Com o retorno à democracia, a organização ficou de fora dos primeiros governos da Concertação e do Congresso. Os comunistas não acreditaram no pacto de governabilidade do centro com a esquerda e optaram pela oposição, sendo críticos da transição, o que os levou ao isolamento nos primeiros 15 anos de democracia. Existe uma segunda versão: a de que foi a Democracia Cristã que vetou um acordo com o PC, pois o considerava inviável.

Um acordo com a Concertação em 2008 permitiu que o PC elegesse dois prefeitos. Um ano depois, o partido elegeu três deputados. Guillermo Teillier, atual presidente do partido, chegou ao Congresso. Em 2013, o partido se somou à aliança que levou Michelle Bachelet ao poder pela segunda vez. Foi a primeira vez que o PC retornou a La Moneda desde o golpe, e fez isso com vários ministros. Aliado à centro-esquerda, obteve seis cadeiras no Congresso. Atualmente, tem nove deputados e um aspirante à candidatura presidencial, Jadue − reeleito prefeito de Recoleta, uma das comunas de Santiago.

Protesto pelo fim do legado de Pinochet (Fonte: elpais.com)

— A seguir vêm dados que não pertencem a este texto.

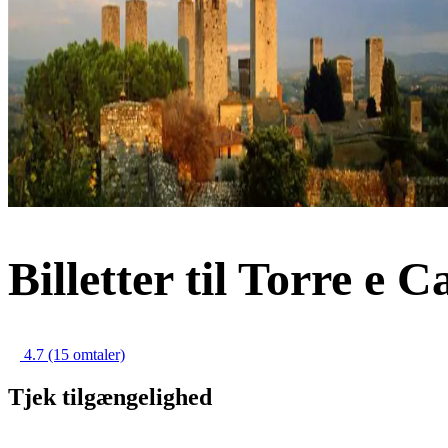
Billetter til Torre e 
4.7
(15 omtaler)
Tjek tilgængelighed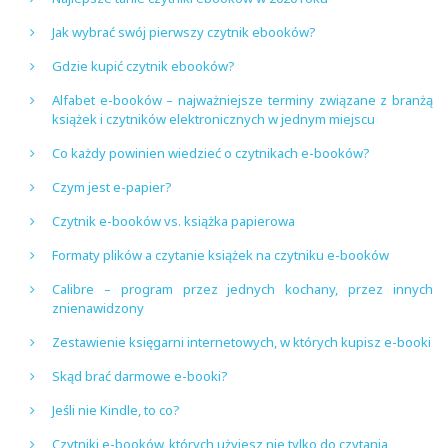
Jak wybrać swój pierwszy czytnik ebooków?
Gdzie kupić czytnik ebooków?
Alfabet e-booków – najważniejsze terminy związane z branżą
książek i czytników elektronicznych w jednym miejscu
Co każdy powinien wiedzieć o czytnikach e-booków?
Czym jest e-papier?
Czytnik e-booków vs. książka papierowa
Formaty plików a czytanie książek na czytniku e-booków
Calibre – program przez jednych kochany, przez innych
znienawidzony
Zestawienie księgarni internetowych, w których kupisz e-booki
Skąd brać darmowe e-booki?
Jeśli nie Kindle, to co?
Czytniki e-booków, których użyjesz nie tylko do czytania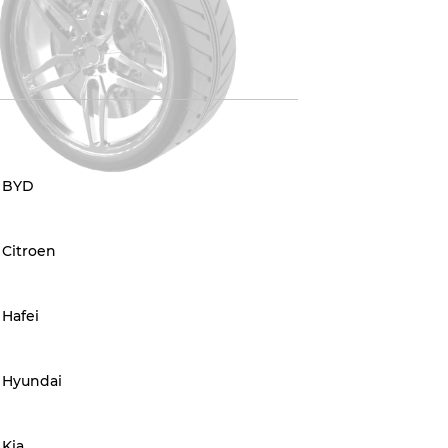
BYD
Citroen
Hafei
Hyundai
Kia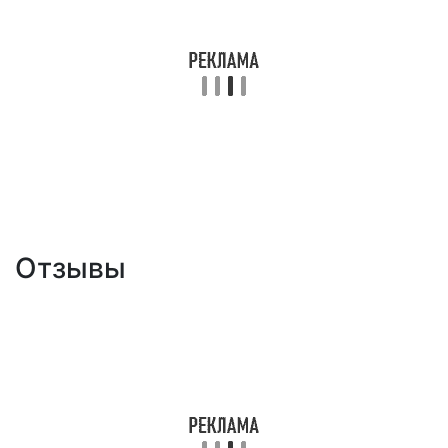
Отзывы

Jadue deverá disputar uma eleição primária em 18 de julho com outro aspirante presidencial da esquerda, o deputado Gabriel Boric, da Frente Ampla. Para sua equipe, o prefeito chamou especialistas que tiveram papéis fundamentais nos governos de centro-esquerda, como o economista Gonzalo Martner, que integrou o Governo de Ricardo Lagos e foi presidente do Partido Socialista em 2005. Segundo Martner, dois acontecimentos explicam a posição atual do PC: “A decisão de Bachelet de incluí-lo no bloco de Governo e o fim do sistema eleitoral binominal durante a mesma Administração” ―em 2018 foi realizada a primeira eleição sem esse sistema. Ele também considera fundamental a emergência de lideranças jovens, como a deputada Camila Vallejo, uma das líderes estudantis de 2011. Em 2019, com a experiência de ter participado do Governo, os comunistas aderiram às manifestações, o que gerou um clima político favorável a Jadue. “Ele se conecta muito bem com a rebelião de 2019 e se estabelece como figura de destaque”, diz Martner.

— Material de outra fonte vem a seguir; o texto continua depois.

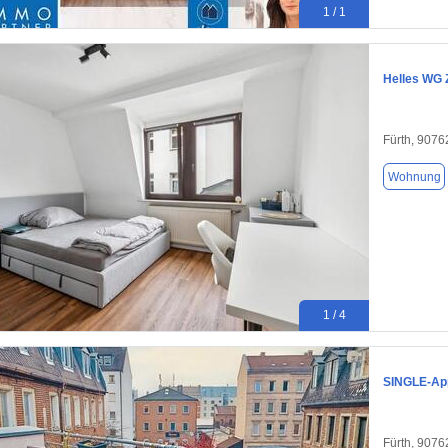
1 / 1
Helles WG 
Fürth, 9076
Wohnung
1 / 4
SINGLE-App
Fürth, 9076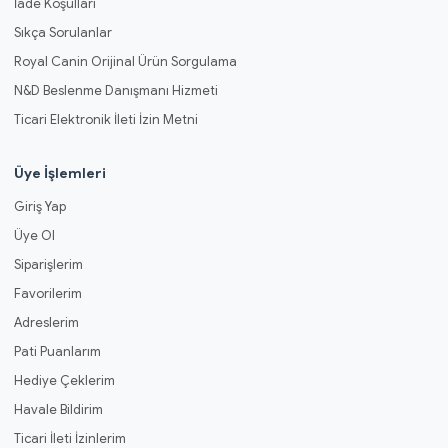
İade Koşulları
Sıkça Sorulanlar
Royal Canin Orijinal Ürün Sorgulama
N&D Beslenme Danışmanı Hizmeti
Ticari Elektronik İleti İzin Metni
Üye İşlemleri
Giriş Yap
Üye Ol
Siparişlerim
Favorilerim
Adreslerim
Pati Puanlarım
Hediye Çeklerim
Havale Bildirim
Ticari İleti İzinlerim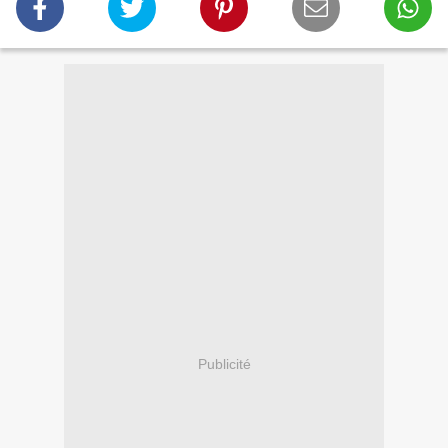
Publicité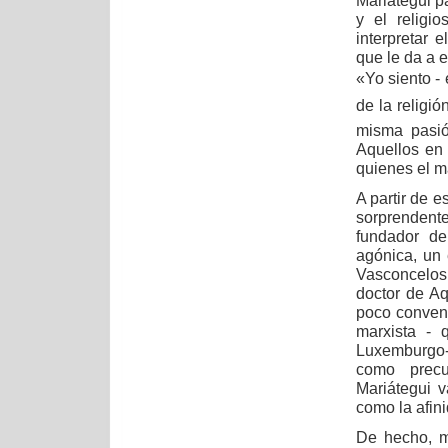
Mariátegui pa
y el religi
interpretar 
que le da a e
«Yo siento -
de la religió
misma pasión
Aquellos en 
quienes el m
A partir de 
sorprendente
fundador de
agónica, un 
Vasconcelos 
doctor de Aq
poco convenc
marxista -
Luxemburgo- q
como precu
Mariátegui v
como la afini
De hecho, ma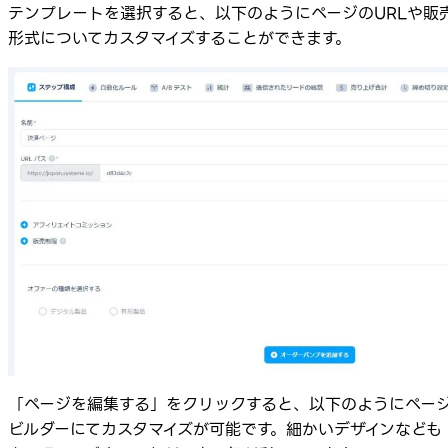
テンプレートを選択すると、以下のようにページのURLや販
形式についてカスタマイズすることができます。
「ページを編集する」をクリックすると、以下のようにペー
ビルダーにてカスタマイズが可能です。細かいデザインなども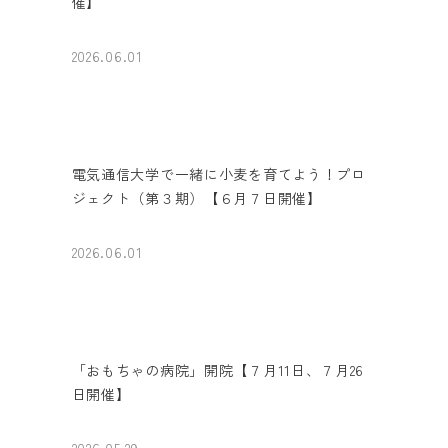
催】
2026.06.01
電気通信大学で一緒に小麦を育てよう！プロ
ジェクト（第３期）【６月７日開催】
2026.06.01
「おもちゃの病院」開院【７月11日、７月26
日開催】
2026.05.29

O economista afirma, sobre os resultados do fim de semana passado, que “não foi o Partido Comunista que se colocou no centro da cena política, e sim um candidato presidencial comunista”. Martner assinala que o aspirante presidencial não tem nada a ver com Nicolás Maduro nem com o regime cubano ou nicaraguense, e que é crítico desses governos. No início de abril, em uma reunião com pequenos empresários, Jadue confessou que um dos fracassos que não gostaria de repetir se chegasse a La Moneda seria “o capitalismo de Estado da União Soviética”, o que ele qualificou de “fracasso brutal”.

As placas tectônicas da esquerda no Chile não param de se mover. Uma aliança entre os socialistas de centro-esquerda com os comunistas e a Frente Ampla com vistas às eleições presidenciais durou apenas duas horas na quarta-feira. Isso teria originado um acordo histórico dos grupos de esquerda sem o centro, o que não ocorre há meio século no Chile. Os socialistas pularam fora após restrições para uma participação da socialista Paula Narváez nas primárias. “Não se humilha o partido de Salvador Allende”, disse o presidente do PS, Álvaro Elizalde. É uma história em andamento com um final incerto. Existe consenso de que as opções do candidato do PC sem a centro-esquerda não conseguirão uma maioria.